Garrity's analysis provides an excellent framework for the application of Section 1521 in a Chapter 15 case. Perhaps the most significant conclusion here concerns the third element set forth above—the balancing test established by Section 1522(a). As the court notes, citing In re Enron, 281 B.R. 836 (Bankr. S.D.N.Y. 2002), litigants are generally not permitted to use the bankruptcy process or courts as a "back door" to further their interests in a pending litigation outside of the bankruptcy court.

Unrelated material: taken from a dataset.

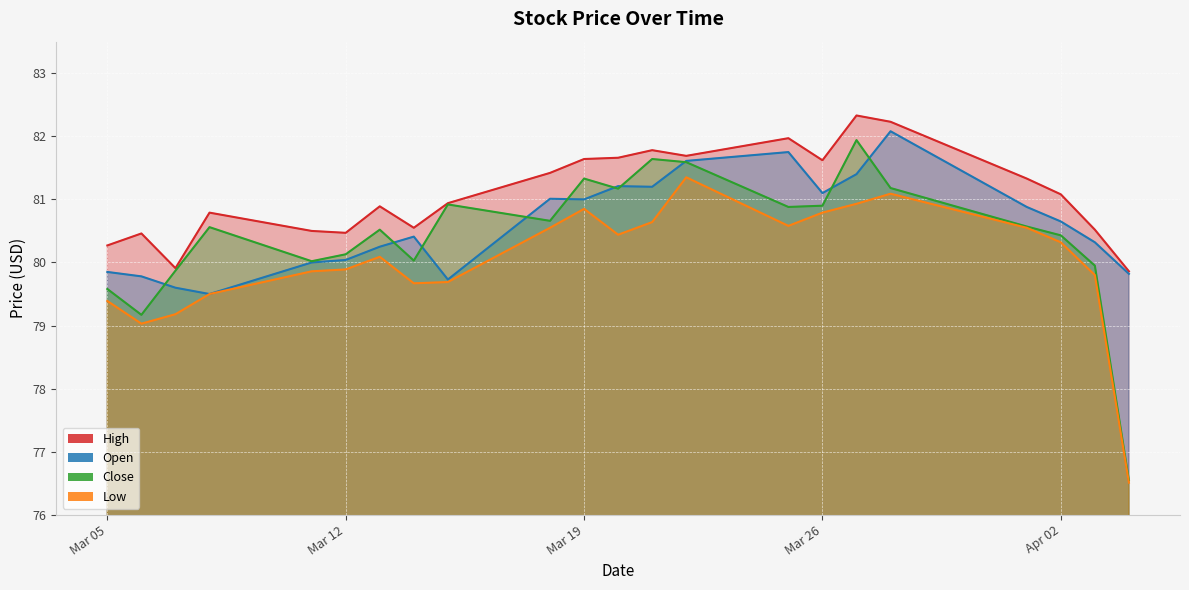

What is the label of the 12th point from the left?

2024-03-20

However, the court's examination of Section 1521(a)(4) and its chief purposes, as well as the posture of Comair's ongoing bankruptcy proceeding, reveals that discovery of potential claims against Boeing was the only way for the foreign representatives to satisfy their responsibilities vis-à-vis Comair's financial rights and obligations in its restructuring. That this discovery might give a debtor party a leg up in subsequent nonbankruptcy litigation against the creditor is not reason enough to disregard Section 1521(a)(4)'s purposes and provisions.
Ultimately, Section 1521 is not nearly as limited as Boeing or other potential U.S. litigants might like. Whether on its own or as a complement to Rule 2004, it is designed to help facilitate the protection and maximization of the value of the debtor's assets and not necessarily curtailed by the availability of civil litigation outside the bankruptcy courts.